=== PROBLEM ===
Output each line of the records below as a JSON list of strings, one string per line, with blank lines omitted.

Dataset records
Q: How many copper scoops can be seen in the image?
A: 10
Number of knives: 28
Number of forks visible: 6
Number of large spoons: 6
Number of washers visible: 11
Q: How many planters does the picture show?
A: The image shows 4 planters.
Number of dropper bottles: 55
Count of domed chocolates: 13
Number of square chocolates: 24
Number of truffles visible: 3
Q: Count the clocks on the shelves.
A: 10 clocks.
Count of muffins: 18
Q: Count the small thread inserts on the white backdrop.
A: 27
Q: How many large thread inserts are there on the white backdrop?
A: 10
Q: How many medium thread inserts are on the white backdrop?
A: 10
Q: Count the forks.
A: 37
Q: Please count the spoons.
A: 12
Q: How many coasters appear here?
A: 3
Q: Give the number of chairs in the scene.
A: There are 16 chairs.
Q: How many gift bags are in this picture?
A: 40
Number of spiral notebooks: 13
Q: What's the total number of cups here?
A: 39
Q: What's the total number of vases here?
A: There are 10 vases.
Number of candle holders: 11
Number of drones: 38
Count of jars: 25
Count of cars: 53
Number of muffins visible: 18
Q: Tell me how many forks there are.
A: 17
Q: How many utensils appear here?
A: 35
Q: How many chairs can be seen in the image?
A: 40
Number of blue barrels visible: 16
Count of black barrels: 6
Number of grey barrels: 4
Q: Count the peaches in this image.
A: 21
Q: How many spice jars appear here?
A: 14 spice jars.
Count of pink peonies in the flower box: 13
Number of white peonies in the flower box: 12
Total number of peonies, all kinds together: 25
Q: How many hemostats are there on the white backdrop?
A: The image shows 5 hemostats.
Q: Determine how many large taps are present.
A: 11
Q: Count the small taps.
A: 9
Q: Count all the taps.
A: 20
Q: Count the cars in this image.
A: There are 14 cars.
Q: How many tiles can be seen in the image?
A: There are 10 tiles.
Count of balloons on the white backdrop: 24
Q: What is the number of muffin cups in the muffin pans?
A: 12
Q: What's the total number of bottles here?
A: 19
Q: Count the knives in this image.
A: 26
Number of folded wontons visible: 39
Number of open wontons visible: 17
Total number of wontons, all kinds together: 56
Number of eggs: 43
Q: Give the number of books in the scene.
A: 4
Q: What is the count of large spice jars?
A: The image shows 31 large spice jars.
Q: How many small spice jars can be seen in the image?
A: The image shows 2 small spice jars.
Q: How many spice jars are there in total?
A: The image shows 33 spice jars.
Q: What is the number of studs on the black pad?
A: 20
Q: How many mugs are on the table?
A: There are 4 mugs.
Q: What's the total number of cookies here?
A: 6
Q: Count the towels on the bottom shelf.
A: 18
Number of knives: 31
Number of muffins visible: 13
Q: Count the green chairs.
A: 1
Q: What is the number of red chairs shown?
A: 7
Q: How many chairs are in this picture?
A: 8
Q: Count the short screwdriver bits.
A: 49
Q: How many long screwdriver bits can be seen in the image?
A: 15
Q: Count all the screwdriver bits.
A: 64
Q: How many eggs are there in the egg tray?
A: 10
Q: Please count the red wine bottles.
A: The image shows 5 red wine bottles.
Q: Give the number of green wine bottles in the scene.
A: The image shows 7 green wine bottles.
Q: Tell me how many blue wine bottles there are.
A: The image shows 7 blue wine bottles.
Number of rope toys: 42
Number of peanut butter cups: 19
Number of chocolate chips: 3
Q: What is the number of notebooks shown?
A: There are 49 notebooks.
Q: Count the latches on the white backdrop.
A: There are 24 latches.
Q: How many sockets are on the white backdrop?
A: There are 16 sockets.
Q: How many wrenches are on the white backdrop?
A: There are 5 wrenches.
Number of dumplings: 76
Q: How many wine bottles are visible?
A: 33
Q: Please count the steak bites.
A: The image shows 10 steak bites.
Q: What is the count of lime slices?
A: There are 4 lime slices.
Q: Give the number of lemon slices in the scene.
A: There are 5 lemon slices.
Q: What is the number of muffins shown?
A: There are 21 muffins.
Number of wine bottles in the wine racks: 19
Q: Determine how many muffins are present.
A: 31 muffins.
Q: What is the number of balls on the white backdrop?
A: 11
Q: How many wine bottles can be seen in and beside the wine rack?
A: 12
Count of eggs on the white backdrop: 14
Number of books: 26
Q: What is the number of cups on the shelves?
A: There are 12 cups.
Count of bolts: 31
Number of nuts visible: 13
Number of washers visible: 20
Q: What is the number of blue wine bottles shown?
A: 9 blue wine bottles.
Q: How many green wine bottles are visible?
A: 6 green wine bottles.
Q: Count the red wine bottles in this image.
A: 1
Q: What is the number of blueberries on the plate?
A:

=== REPLY TO THE TASK ===
[
  "Q: How many copper scoops can be seen in the image?",
  "A: 10",
  "Number of knives: 28",
  "Number of forks visible: 6",
  "Number of large spoons: 6",
  "Number of washers visible: 11",
  "Q: How many planters does the picture show?",
  "A: The image shows 4 planters.",
  "Number of dropper bottles: 55",
  "Count of domed chocolates: 13",
  "Number of square chocolates: 24",
  "Number of truffles visible: 3",
  "Q: Count the clocks on the shelves.",
  "A: 10 clocks.",
  "Count of muffins: 18",
  "Q: Count the small thread inserts on the white backdrop.",
  "A: 27",
  "Q: How many large thread inserts are there on the white backdrop?",
  "A: 10",
  "Q: How many medium thread inserts are on the white backdrop?",
  "A: 10",
  "Q: Count the forks.",
  "A: 37",
  "Q: Please count the spoons.",
  "A: 12",
  "Q: How many coasters appear here?",
  "A: 3",
  "Q: Give the number of chairs in the scene.",
  "A: There are 16 chairs.",
  "Q: How many gift bags are in this picture?",
  "A: 40",
  "Number of spiral notebooks: 13",
  "Q: What's the total number of cups here?",
  "A: 39",
  "Q: What's the total number of vases here?",
  "A: There are 10 vases.",
  "Number of candle holders: 11",
  "Number of drones: 38",
  "Count of jars: 25",
  "Count of cars: 53",
  "Number of muffins visible: 18",
  "Q: Tell me how many forks there are.",
  "A: 17",
  "Q: How many utensils appear here?",
  "A: 35",
  "Q: How many chairs can be seen in the image?",
  "A: 40",
  "Number of blue barrels visible: 16",
  "Count of black barrels: 6",
  "Number of grey barrels: 4",
  "Q: Count the peaches in this image.",
  "A: 21",
  "Q: How many spice jars appear here?",
  "A: 14 spice jars.",
  "Count of pink peonies in the flower box: 13",
  "Number of white peonies in the flower box: 12",
  "Total number of peonies, all kinds together: 25",
  "Q: How many hemostats are there on the white backdrop?",
  "A: The image shows 5 hemostats.",
  "Q: Determine how many large taps are present.",
  "A: 11",
  "Q: Count the small taps.",
  "A: 9",
  "Q: Count all the taps.",
  "A: 20",
  "Q: Count the cars in this image.",
  "A: There are 14 cars.",
  "Q: How many tiles can be seen in the image?",
  "A: There are 10 tiles.",
  "Count of balloons on the white backdrop: 24",
  "Q: What is the number of muffin cups in the muffin pans?",
  "A: 12",
  "Q: What's the total number of bottles here?",
  "A: 19",
  "Q: Count the knives in this image.",
  "A: 26",
  "Number of folded wontons visible: 39",
  "Number of open wontons visible: 17",
  "Total number of wontons, all kinds together: 56",
  "Number of eggs: 43",
  "Q: Give the number of books in the scene.",
  "A: 4",
  "Q: What is the count of large spice jars?",
  "A: The image shows 31 large spice jars.",
  "Q: How many small spice jars can be seen in the image?",
  "A: The image shows 2 small spice jars.",
  "Q: How many spice jars are there in total?",
  "A: The image shows 33 spice jars.",
  "Q: What is the number of studs on the black pad?",
  "A: 20",
  "Q: How many mugs are on the table?",
  "A: There are 4 mugs.",
  "Q: What's the total number of cookies here?",
  "A: 6",
  "Q: Count the towels on the bottom shelf.",
  "A: 18",
  "Number of knives: 31",
  "Number of muffins visible: 13",
  "Q: Count the green chairs.",
  "A: 1",
  "Q: What is the number of red chairs shown?",
  "A: 7",
  "Q: How many chairs are in this picture?",
  "A: 8",
  "Q: Count the short screwdriver bits.",
  "A: 49",
  "Q: How many long screwdriver bits can be seen in the image?",
  "A: 15",
  "Q: Count all the screwdriver bits.",
  "A: 64",
  "Q: How many eggs are there in the egg tray?",
  "A: 10",
  "Q: Please count the red wine bottles.",
  "A: The image shows 5 red wine bottles.",
  "Q: Give the number of green wine bottles in the scene.",
  "A: The image shows 7 green wine bottles.",
  "Q: Tell me how many blue wine bottles there are.",
  "A: The image shows 7 blue wine bottles.",
  "Number of rope toys: 42",
  "Number of peanut butter cups: 19",
  "Number of chocolate chips: 3",
  "Q: What is the number of notebooks shown?",
  "A: There are 49 notebooks.",
  "Q: Count the latches on the white backdrop.",
  "A: There are 24 latches.",
  "Q: How many sockets are on the white backdrop?",
  "A: There are 16 sockets.",
  "Q: How many wrenches are on the white backdrop?",
  "A: There are 5 wrenches.",
  "Number of dumplings: 76",
  "Q: How many wine bottles are visible?",
  "A: 33",
  "Q: Please count the steak bites.",
  "A: The image shows 10 steak bites.",
  "Q: What is the count of lime slices?",
  "A: There are 4 lime slices.",
  "Q: Give the number of lemon slices in the scene.",
  "A: There are 5 lemon slices.",
  "Q: What is the number of muffins shown?",
  "A: There are 21 muffins.",
  "Number of wine bottles in the wine racks: 19",
  "Q: Determine how many muffins are present.",
  "A: 31 muffins.",
  "Q: What is the number of balls on the white backdrop?",
  "A: 11",
  "Q: How many wine bottles can be seen in and beside the wine rack?",
  "A: 12",
  "Count of eggs on the white backdrop: 14",
  "Number of books: 26",
  "Q: What is the number of cups on the shelves?",
  "A: There are 12 cups.",
  "Count of bolts: 31",
  "Number of nuts visible: 13",
  "Number of washers visible: 20",
  "Q: What is the number of blue wine bottles shown?",
  "A: 9 blue wine bottles.",
  "Q: How many green wine bottles are visible?",
  "A: 6 green wine bottles.",
  "Q: Count the red wine bottles in this image.",
  "A: 1",
  "Q: What is the number of blueberries on the plate?",
  "A:"
]